(Collection entries)
"""
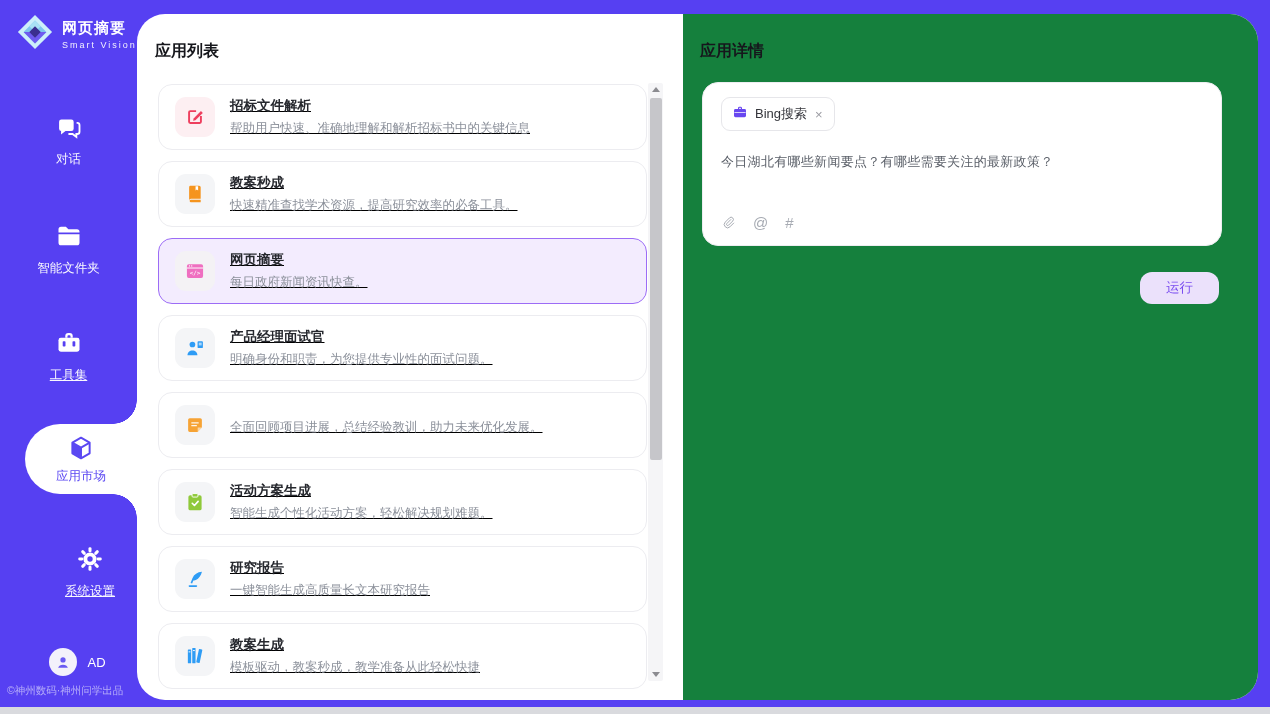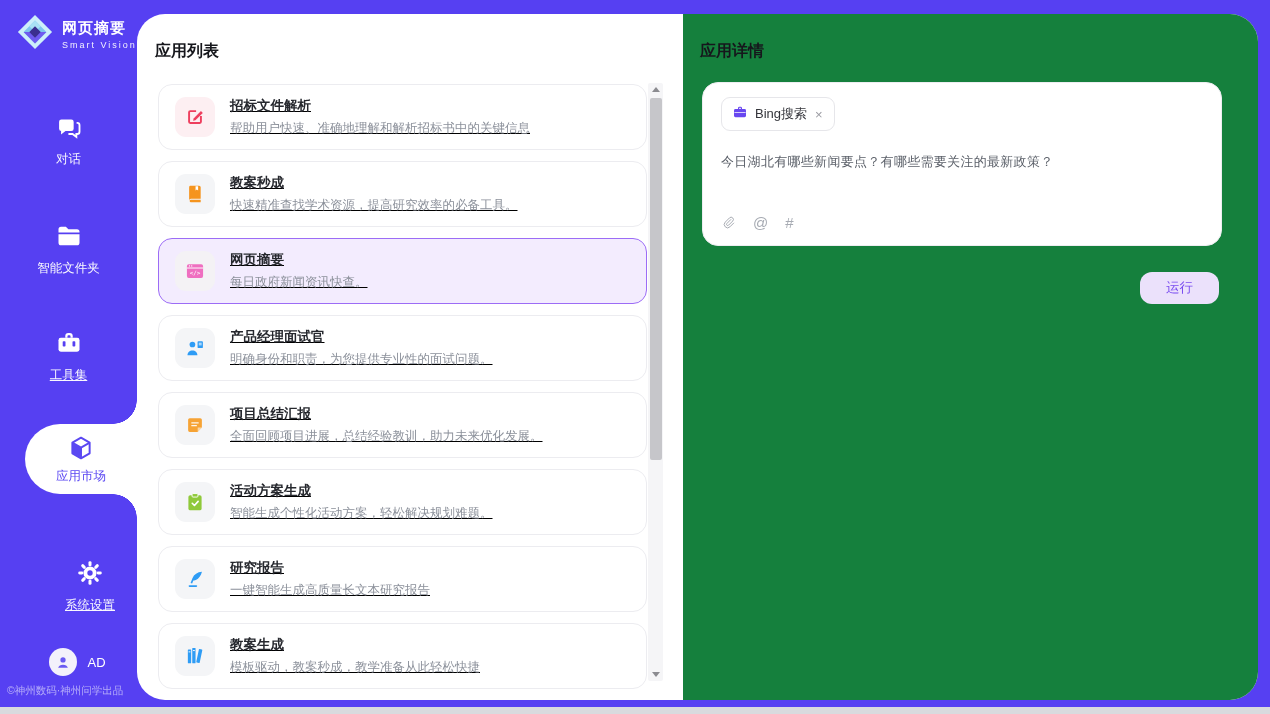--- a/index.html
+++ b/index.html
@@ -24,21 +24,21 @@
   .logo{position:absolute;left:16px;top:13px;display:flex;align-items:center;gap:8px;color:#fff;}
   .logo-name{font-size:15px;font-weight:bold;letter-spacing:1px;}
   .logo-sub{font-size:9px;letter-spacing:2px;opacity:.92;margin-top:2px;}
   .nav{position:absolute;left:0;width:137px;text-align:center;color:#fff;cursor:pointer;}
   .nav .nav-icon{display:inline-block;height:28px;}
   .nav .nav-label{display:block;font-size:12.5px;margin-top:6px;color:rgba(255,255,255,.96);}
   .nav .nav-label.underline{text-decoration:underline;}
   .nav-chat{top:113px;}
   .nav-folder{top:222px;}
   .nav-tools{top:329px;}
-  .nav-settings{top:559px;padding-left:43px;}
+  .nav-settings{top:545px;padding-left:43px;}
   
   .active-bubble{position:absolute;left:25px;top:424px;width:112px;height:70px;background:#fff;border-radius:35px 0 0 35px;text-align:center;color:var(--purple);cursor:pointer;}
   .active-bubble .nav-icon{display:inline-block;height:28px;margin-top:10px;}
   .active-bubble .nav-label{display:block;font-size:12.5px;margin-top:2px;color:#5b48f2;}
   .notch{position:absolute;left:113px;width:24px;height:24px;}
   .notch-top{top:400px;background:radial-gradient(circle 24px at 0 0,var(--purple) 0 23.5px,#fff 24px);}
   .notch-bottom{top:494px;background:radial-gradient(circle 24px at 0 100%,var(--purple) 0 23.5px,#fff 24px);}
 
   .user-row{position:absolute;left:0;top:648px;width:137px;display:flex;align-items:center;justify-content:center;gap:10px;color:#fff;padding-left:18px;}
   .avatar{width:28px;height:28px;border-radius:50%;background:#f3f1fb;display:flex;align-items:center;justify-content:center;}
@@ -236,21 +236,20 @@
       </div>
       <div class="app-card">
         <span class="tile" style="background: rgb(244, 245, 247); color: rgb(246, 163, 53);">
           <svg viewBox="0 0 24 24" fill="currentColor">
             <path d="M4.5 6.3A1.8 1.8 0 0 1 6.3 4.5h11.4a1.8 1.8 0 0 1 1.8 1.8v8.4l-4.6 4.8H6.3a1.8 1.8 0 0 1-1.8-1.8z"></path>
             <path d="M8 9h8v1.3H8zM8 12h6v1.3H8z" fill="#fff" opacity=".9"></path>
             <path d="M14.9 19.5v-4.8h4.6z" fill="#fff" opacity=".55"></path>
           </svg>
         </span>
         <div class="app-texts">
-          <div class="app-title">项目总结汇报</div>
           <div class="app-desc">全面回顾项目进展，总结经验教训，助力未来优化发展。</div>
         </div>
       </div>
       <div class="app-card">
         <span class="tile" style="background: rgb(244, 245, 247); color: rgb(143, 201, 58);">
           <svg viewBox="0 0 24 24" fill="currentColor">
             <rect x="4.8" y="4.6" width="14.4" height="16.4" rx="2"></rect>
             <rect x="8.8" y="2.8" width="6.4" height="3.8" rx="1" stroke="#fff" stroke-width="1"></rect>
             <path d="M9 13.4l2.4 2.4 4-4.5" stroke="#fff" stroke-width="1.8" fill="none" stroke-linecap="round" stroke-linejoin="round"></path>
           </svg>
"""
**Task brief**
List all lines above in which the string "background" appears.

**Response**
   .active-bubble{position:absolute;left:25px;top:424px;width:112px;height:70px;background:#fff;border-radius:35px 0 0 35px;text-align:center;color:var(--purple);cursor:pointer;}
   .notch-top{top:400px;background:radial-gradient(circle 24px at 0 0,var(--purple) 0 23.5px,#fff 24px);}
   .notch-bottom{top:494px;background:radial-gradient(circle 24px at 0 100%,var(--purple) 0 23.5px,#fff 24px);}
   .avatar{width:28px;height:28px;border-radius:50%;background:#f3f1fb;display:flex;align-items:center;justify-content:center;}
         <span class="tile" style="background: rgb(244, 245, 247); color: rgb(246, 163, 53);">
         <span class="tile" style="background: rgb(244, 245, 247); color: rgb(143, 201, 58);">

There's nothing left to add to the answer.